Several D.C. Council members said the Catholic Church is trying to erode the city’s long-standing laws protecting gay men and lesbians from discrimination. The clash escalates the dispute over the same-sex marriage proposal between the council and the archdiocese, which has generally stayed out of city politics.

On the one hand, you could say that the Church is simply standing up for its beliefs, which hold both abortion and same-sex marriage as unacceptable. But by choosing these means to advance their beliefs, the Church hierarchy has placed its mission to control sexuality and reproduction before its mission to help the sick and the needy. In doing so, they are serving the agenda of hard-line conservatives, and setting themselves apart from rank-and-file Catholics, who strongly support both health care and charitable work for the poor, and have far more nuanced views on same-sex marriage and reproductive choice than the Church fathers do.

In fact, the current predicament has its roots in decades of conservative policymaking. It began in the 1980s, when Ronald Reagan shuttered psychiatric hospitals, dumping thousands of mentally ill people onto the streets, where they were joined by ranks of the poor abandoned by the shrinking social safety net. Reagan’s solution was to tell faith-based charities to take care of them. This, of course, gave these charities the opportunity to impose their religious beliefs on the needy. Yet even in this environment, churches have seldom made threats such as this one, which could harm thousands of the District’s most destitute people. As the Post lays it out:

Catholic Charities, the church’s social services arm, is one of dozens of nonprofit organizations that partner with the District. It serves 68,000 people in the city, including the one-third of Washington’s homeless people who go to city-owned shelters managed by the church. City leaders said the church is not the dominant provider of any particular social service, but the church pointed out that it supplements funding for city programs with $10 million from its own coffers….

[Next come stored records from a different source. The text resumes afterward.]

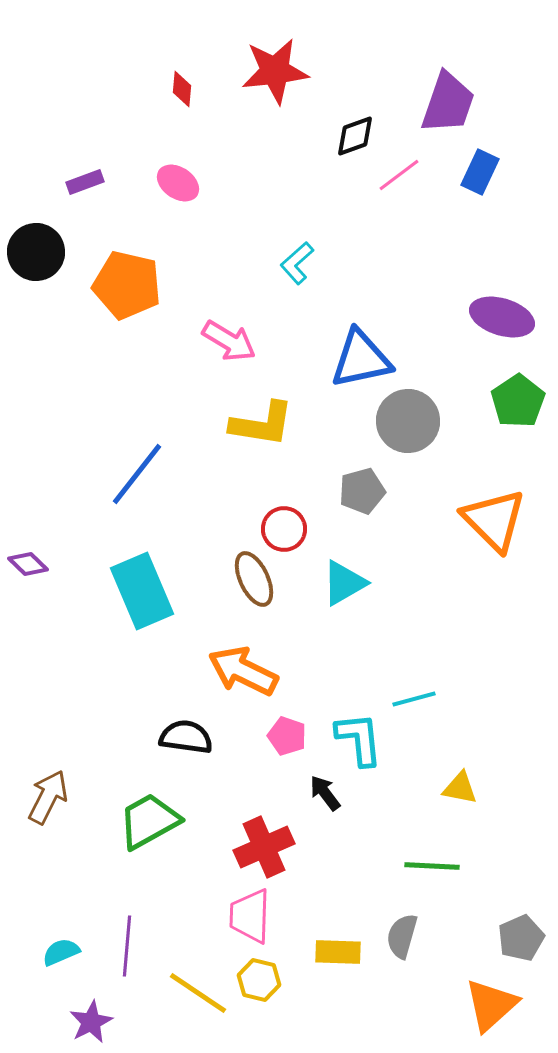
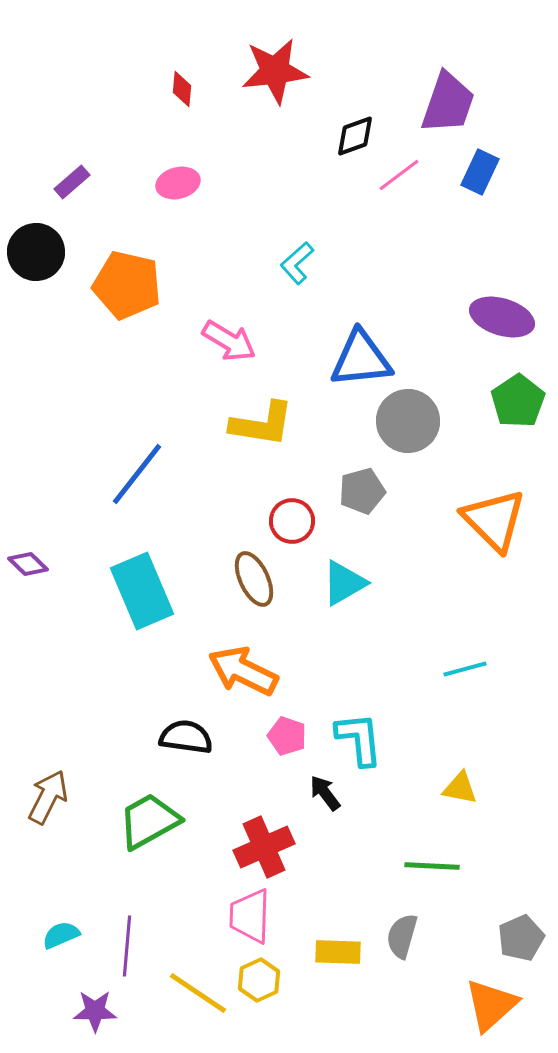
purple rectangle at (85, 182): moved 13 px left; rotated 21 degrees counterclockwise
pink ellipse at (178, 183): rotated 48 degrees counterclockwise
blue triangle at (361, 359): rotated 6 degrees clockwise
red circle at (284, 529): moved 8 px right, 8 px up
cyan line at (414, 699): moved 51 px right, 30 px up
cyan semicircle at (61, 952): moved 17 px up
yellow hexagon at (259, 980): rotated 21 degrees clockwise
purple star at (91, 1022): moved 4 px right, 11 px up; rotated 27 degrees clockwise
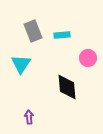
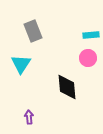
cyan rectangle: moved 29 px right
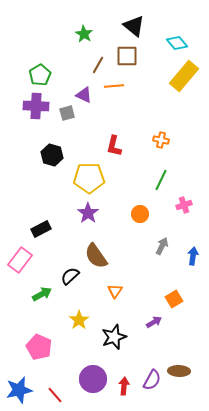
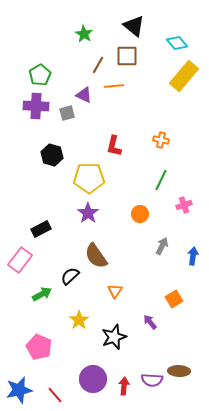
purple arrow: moved 4 px left; rotated 98 degrees counterclockwise
purple semicircle: rotated 65 degrees clockwise
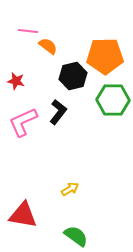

Since the 1980s, the homeless have been a commonplace fixture in Dickensian Washington. They beg from downtown street corners as the lawyers, politicians, and lobbyists brush past. Their presence in the capital brings shame on the nation as it is–but if the Church makes good on its threat, they may be worse off still. And over what? 

“Lets say an individual caterer is a staunch Christian and someone wants him to do a cake with two grooms on top,” said council member Yvette M. Alexander (D-Ward 6), the sponsor of the amendment. “Why can’t they say, based on their religious beliefs, ‘I can’t do something like that’?”